= Moral graph =

In graph theory, a moral graph is used to find the equivalent undirected form of a directed acyclic graph. It is a key step of the junction tree algorithm, used in belief propagation on graphical models.

A directed acyclic graph
The corresponding moral graph, with newly added arcs shown in red

The moralized counterpart of a directed acyclic graph is formed by adding edges between all pairs of non-adjacent nodes that have a common child, and then making all edges in the graph undirected. Equivalently, a moral graph of a directed acyclic graph G is an undirected graph in which each node of the original G is now connected to its Markov blanket. The name stems from the fact that, in a moral graph, two nodes that have a common child are required to be married by sharing an edge.
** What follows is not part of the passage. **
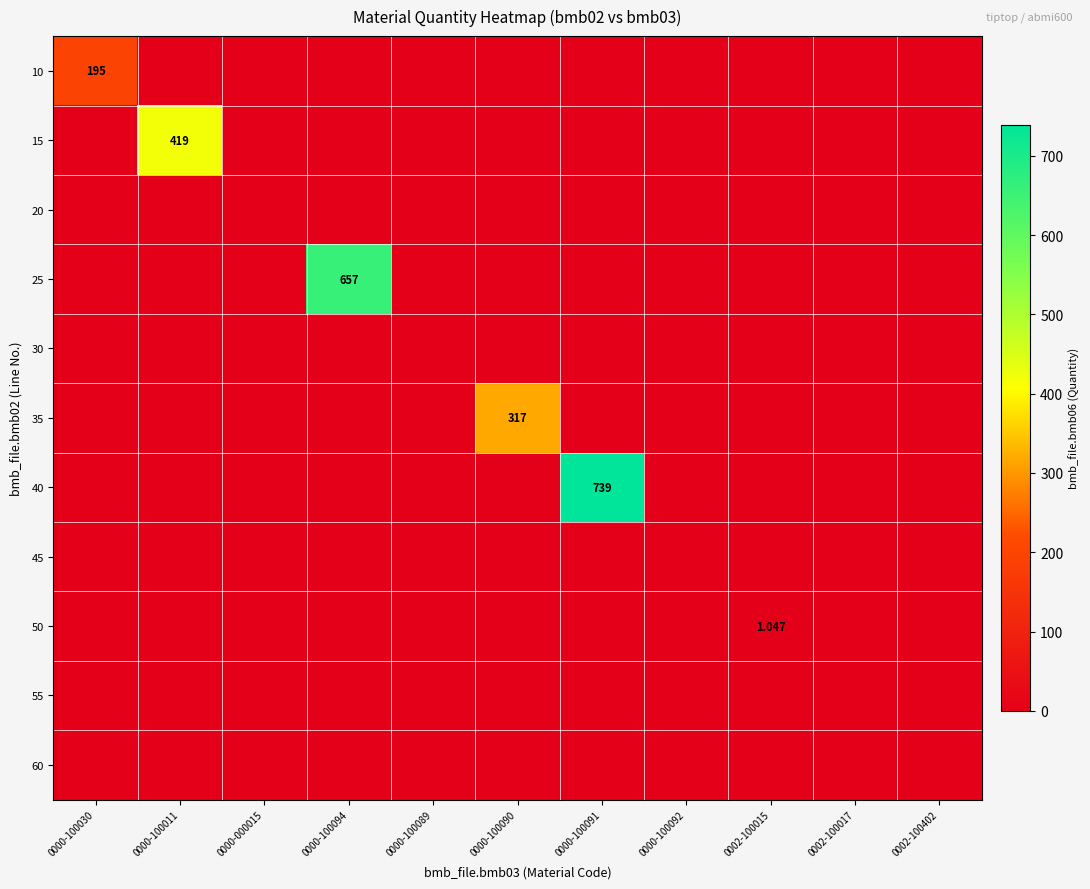

Which label corresponds to the smallest value in the chart?

0000-100011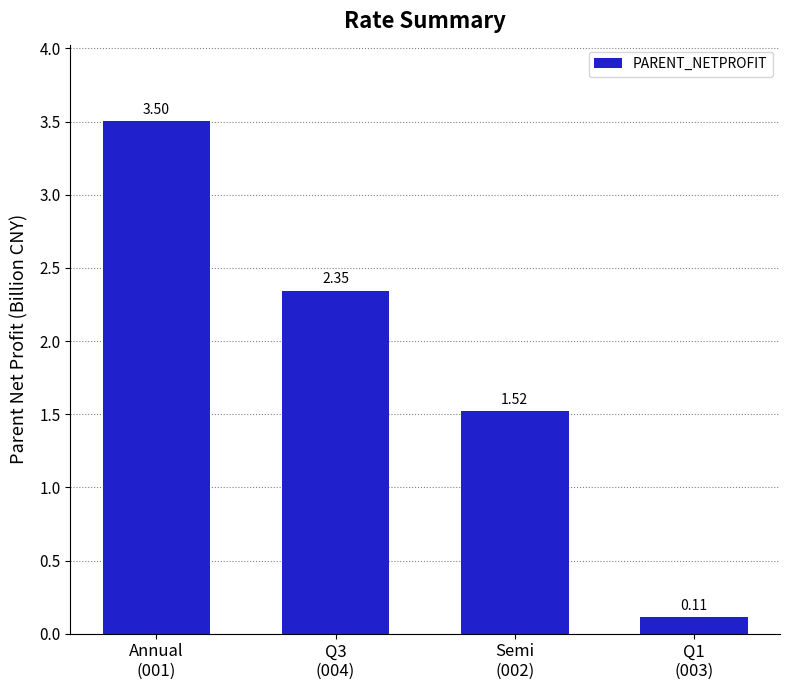

What is the label of the 3rd bar from the right?

Q3
(004)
Moralization may also be applied to mixed graphs, called in this context "chain graphs". In a chain graph, a connected component of the undirected subgraph is called a chain. Moralization adds an undirected edge between any two vertices that both have outgoing edges to the same chain, and then forgets the orientation of the directed edges of the graph.

==Weakly recursively simplicial==
A graph is weakly recursively simplicial if it has a simplicial vertex and the subgraph after removing a simplicial vertex and some edges (possibly none) between its neighbours is weakly recursively simplicial. A graph is moral if and only if it is weakly recursively simplicial.

A chordal graph (a.k.a., recursive simplicial) is a special case of weakly recursively simplicial when no edge is removed during the elimination process. Therefore, a chordal graph is also moral. But a moral graph is not necessarily chordal.

== Recognising moral graphs==
Unlike chordal graphs that can be recognised in polynomial time, Verma & Pearl (1993) proved that deciding whether or not a graph is moral is NP-complete.